**Work instructions**. Could you update every one of the rows below so that "common name" becomes "vernacular name", with nothing else changed?

**Dataset rows**.
· · ·
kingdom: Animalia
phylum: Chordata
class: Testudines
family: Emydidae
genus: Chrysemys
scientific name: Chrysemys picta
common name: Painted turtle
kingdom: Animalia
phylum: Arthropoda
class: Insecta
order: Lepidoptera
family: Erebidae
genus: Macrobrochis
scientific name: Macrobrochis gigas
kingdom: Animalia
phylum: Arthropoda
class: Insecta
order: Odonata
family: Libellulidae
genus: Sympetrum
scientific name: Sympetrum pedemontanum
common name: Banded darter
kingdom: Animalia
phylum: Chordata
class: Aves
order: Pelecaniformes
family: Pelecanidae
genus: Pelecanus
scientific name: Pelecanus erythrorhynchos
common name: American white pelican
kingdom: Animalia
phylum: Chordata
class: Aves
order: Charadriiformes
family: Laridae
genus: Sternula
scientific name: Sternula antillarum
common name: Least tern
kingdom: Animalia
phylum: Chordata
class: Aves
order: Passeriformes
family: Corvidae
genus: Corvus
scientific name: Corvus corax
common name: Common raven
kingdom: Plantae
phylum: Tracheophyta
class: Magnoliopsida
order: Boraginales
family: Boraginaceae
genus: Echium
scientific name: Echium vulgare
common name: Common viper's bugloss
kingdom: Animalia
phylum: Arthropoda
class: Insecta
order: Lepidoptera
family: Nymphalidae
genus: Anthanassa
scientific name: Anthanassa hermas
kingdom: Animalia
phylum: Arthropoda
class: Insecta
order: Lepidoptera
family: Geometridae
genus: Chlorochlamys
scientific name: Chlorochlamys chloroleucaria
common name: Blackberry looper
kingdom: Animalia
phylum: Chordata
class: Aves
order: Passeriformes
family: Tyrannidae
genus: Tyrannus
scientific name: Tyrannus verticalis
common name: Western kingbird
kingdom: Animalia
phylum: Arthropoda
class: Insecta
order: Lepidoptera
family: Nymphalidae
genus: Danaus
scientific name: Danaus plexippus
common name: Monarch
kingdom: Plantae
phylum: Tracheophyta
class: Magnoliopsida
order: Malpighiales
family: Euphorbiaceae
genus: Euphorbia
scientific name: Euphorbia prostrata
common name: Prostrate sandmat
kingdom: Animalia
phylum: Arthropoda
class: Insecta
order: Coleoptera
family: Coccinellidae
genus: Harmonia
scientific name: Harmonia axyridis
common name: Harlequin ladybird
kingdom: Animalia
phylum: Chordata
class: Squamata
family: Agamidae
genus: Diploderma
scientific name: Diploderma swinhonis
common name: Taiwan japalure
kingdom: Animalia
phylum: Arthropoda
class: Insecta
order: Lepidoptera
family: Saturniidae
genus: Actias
· · ·
**Answer to the exercise**.
kingdom: Animalia
phylum: Chordata
class: Testudines
family: Emydidae
genus: Chrysemys
scientific name: Chrysemys picta
vernacular name: Painted turtle
kingdom: Animalia
phylum: Arthropoda
class: Insecta
order: Lepidoptera
family: Erebidae
genus: Macrobrochis
scientific name: Macrobrochis gigas
kingdom: Animalia
phylum: Arthropoda
class: Insecta
order: Odonata
family: Libellulidae
genus: Sympetrum
scientific name: Sympetrum pedemontanum
vernacular name: Banded darter
kingdom: Animalia
phylum: Chordata
class: Aves
order: Pelecaniformes
family: Pelecanidae
genus: Pelecanus
scientific name: Pelecanus erythrorhynchos
vernacular name: American white pelican
kingdom: Animalia
phylum: Chordata
class: Aves
order: Charadriiformes
family: Laridae
genus: Sternula
scientific name: Sternula antillarum
vernacular name: Least tern
kingdom: Animalia
phylum: Chordata
class: Aves
order: Passeriformes
family: Corvidae
genus: Corvus
scientific name: Corvus corax
vernacular name: Common raven
kingdom: Plantae
phylum: Tracheophyta
class: Magnoliopsida
order: Boraginales
family: Boraginaceae
genus: Echium
scientific name: Echium vulgare
vernacular name: Common viper's bugloss
kingdom: Animalia
phylum: Arthropoda
class: Insecta
order: Lepidoptera
family: Nymphalidae
genus: Anthanassa
scientific name: Anthanassa hermas
kingdom: Animalia
phylum: Arthropoda
class: Insecta
order: Lepidoptera
family: Geometridae
genus: Chlorochlamys
scientific name: Chlorochlamys chloroleucaria
vernacular name: Blackberry looper
kingdom: Animalia
phylum: Chordata
class: Aves
order: Passeriformes
family: Tyrannidae
genus: Tyrannus
scientific name: Tyrannus verticalis
vernacular name: Western kingbird
kingdom: Animalia
phylum: Arthropoda
class: Insecta
order: Lepidoptera
family: Nymphalidae
genus: Danaus
scientific name: Danaus plexippus
vernacular name: Monarch
kingdom: Plantae
phylum: Tracheophyta
class: Magnoliopsida
order: Malpighiales
family: Euphorbiaceae
genus: Euphorbia
scientific name: Euphorbia prostrata
vernacular name: Prostrate sandmat
kingdom: Animalia
phylum: Arthropoda
class: Insecta
order: Coleoptera
family: Coccinellidae
genus: Harmonia
scientific name: Harmonia axyridis
vernacular name: Harlequin ladybird
kingdom: Animalia
phylum: Chordata
class: Squamata
family: Agamidae
genus: Diploderma
scientific name: Diploderma swinhonis
vernacular name: Taiwan japalure
kingdom: Animalia
phylum: Arthropoda
class: Insecta
order: Lepidoptera
family: Saturniidae
genus: Actias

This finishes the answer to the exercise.